TASK GOAL:
Can you lay out every line of text from the rows below as a Markdown table with the columns "No." and "Text", numbering the lines in order, skipping blank lines, and leaving out the pictures?
[[ PROVIDED ENTRIES open ]]
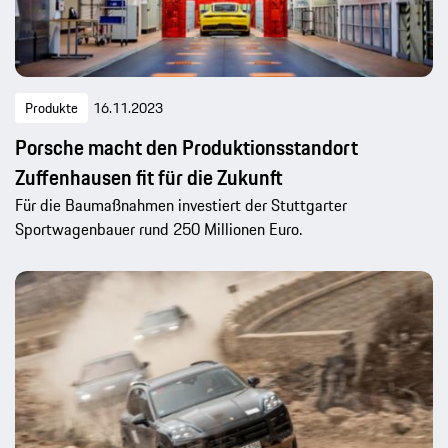
Produkte
16.11.2023
Porsche macht den Produktionsstandort
Zuffenhausen fit für die Zukunft
Für die Baumaßnahmen investiert der Stuttgarter
Sportwagenbauer rund 250 Millionen Euro.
[[ PROVIDED ENTRIES closed ]]
RESPONSE TO THE EXERCISE:
| No. | Text |
|---|---|
| 1 | Produkte |
| 2 | 16.11.2023 |
| 3 | Porsche macht den Produktionsstandort |
| 4 | Zuffenhausen fit für die Zukunft |
| 5 | Für die Baumaßnahmen investiert der Stuttgarter |
| 6 | Sportwagenbauer rund 250 Millionen Euro. |